Jim envisioned an open room, large enough to hold about three hundred people, with walls and ceilings broken up by faceted, crystal-like shapes. A film presentation called “Cataclysm” would play three or four times nightly, projected onto the walls and ceiling by about a dozen 16mm projectors and accompanied by live music that would be timed to coincide with the images. Gentle ballads would accompany films of water, woodland surroundings and abstract patterns while driving rock music would underscore flashing images of neon lights, speeding traffic, machinery and op art patterns. Between sets, the dance floor would glow with colored, pulsating lights while recorded music played. Always ahead of his time, Jim was anticipating the discos of the 1970s and 80s.
Jim and his colleagues, Frank Oz, Jerry Juhl and Jerry Nelson, filmed hours of material for Cyclia. When any of them had some free time, he would go out with a 16 mm camera and shoot film or, back at the studio, experiment with projection techniques. Jerry Nelson remembers, “…riding on the back of [Frank's] motorcycle, shooting.” He and Frank attended a Beatles concert at Shea Stadium and got permission to film the audience. The images of ecstatic fans were to be part of Cyclia’s entertainment. Jim began the serious work of scouting locations, talking to architects and sound and light technicians, and drumming up financial backers. In 1967, Cyclia Enterprises was incorporated with Jim as president and Barry Clark, a Los Angeles music manager, as vice president.

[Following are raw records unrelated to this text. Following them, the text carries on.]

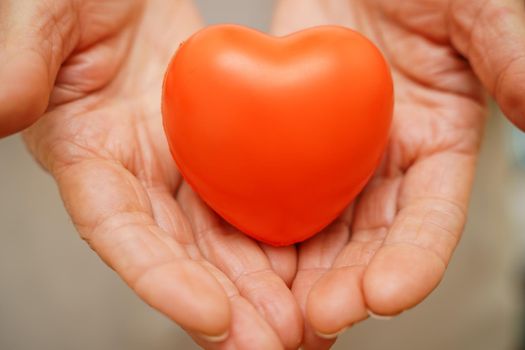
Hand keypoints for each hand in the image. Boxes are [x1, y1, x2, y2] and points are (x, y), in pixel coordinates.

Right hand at [2, 1, 301, 347]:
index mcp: (89, 154)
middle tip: (273, 347)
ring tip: (305, 327)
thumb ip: (20, 57)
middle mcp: (138, 175)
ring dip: (261, 286)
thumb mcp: (45, 14)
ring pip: (223, 238)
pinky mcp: (219, 149)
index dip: (161, 279)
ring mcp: (182, 166)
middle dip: (227, 304)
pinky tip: (312, 264)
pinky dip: (279, 234)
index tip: (211, 318)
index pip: (120, 230)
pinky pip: (251, 196)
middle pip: (182, 253)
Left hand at [273, 0, 524, 347]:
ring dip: (301, 270)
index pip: (430, 219)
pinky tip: (242, 249)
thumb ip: (506, 55)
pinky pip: (274, 184)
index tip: (386, 296)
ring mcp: (337, 155)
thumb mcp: (472, 9)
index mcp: (438, 145)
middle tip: (321, 316)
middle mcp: (387, 163)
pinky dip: (262, 220)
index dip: (412, 261)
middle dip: (349, 283)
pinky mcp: (292, 138)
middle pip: (370, 240)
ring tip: (280, 308)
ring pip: (321, 226)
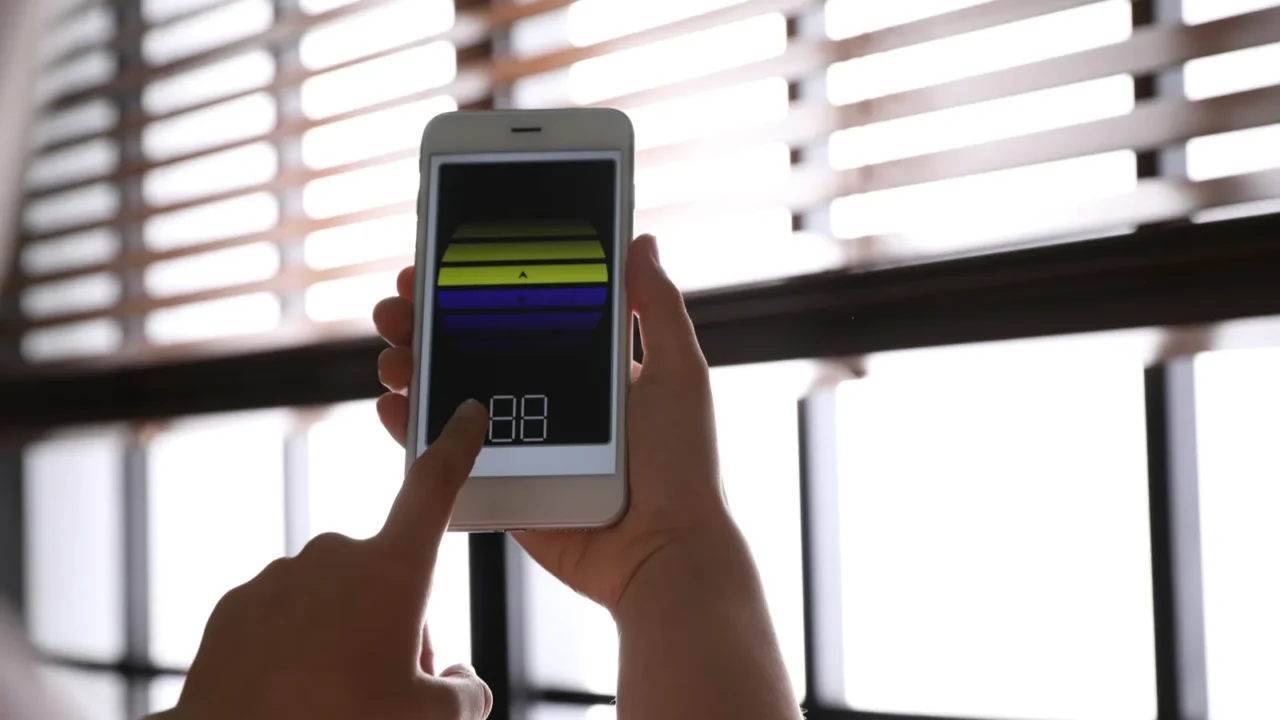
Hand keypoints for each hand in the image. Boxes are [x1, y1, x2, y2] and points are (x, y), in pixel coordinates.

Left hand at [163, 402, 494, 719]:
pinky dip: (296, 649)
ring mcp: (281, 577)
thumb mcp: (429, 717)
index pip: (434, 487)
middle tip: (389, 682)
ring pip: (335, 601)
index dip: (456, 446)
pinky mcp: (238, 605)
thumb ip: (465, 692)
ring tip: (335, 696)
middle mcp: (335, 557)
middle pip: (388, 576)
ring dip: (345, 637)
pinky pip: (285, 618)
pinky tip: (292, 693)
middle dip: (398, 621)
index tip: (466, 413)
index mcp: (391, 569)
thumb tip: (459, 682)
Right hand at [372, 234, 735, 610]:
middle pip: (473, 348)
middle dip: (428, 320)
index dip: (478, 286)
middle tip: (399, 303)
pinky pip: (446, 452)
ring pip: (450, 394)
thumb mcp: (679, 372)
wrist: (663, 552)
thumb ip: (658, 307)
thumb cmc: (682, 465)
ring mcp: (519, 442)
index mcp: (587, 368)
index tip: (441, 262)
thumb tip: (640, 242)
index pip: (520, 313)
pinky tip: (393, 403)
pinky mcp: (500, 485)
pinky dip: (413, 427)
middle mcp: (548, 399)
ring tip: (392, 350)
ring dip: (412, 365)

The group looked into using inflatable structures like those that house tennis courts, building a geodesic dome on a vacant lot on Second Avenue, renovating the inside of a church, and redoing the interiors of existing clubs. Locations on both coasts were considered, plans were drawn up and furniture was chosen. But by 1969, the vision had not been realized, and those involved were ready to move onto other projects, most importantly for Jim, Sesame Street, which premiered that November. In 1970, the final legal releases were prepared, and four years of work on Cyclia were shelved as Jim Henson focused on a series of new projects for the coming decade.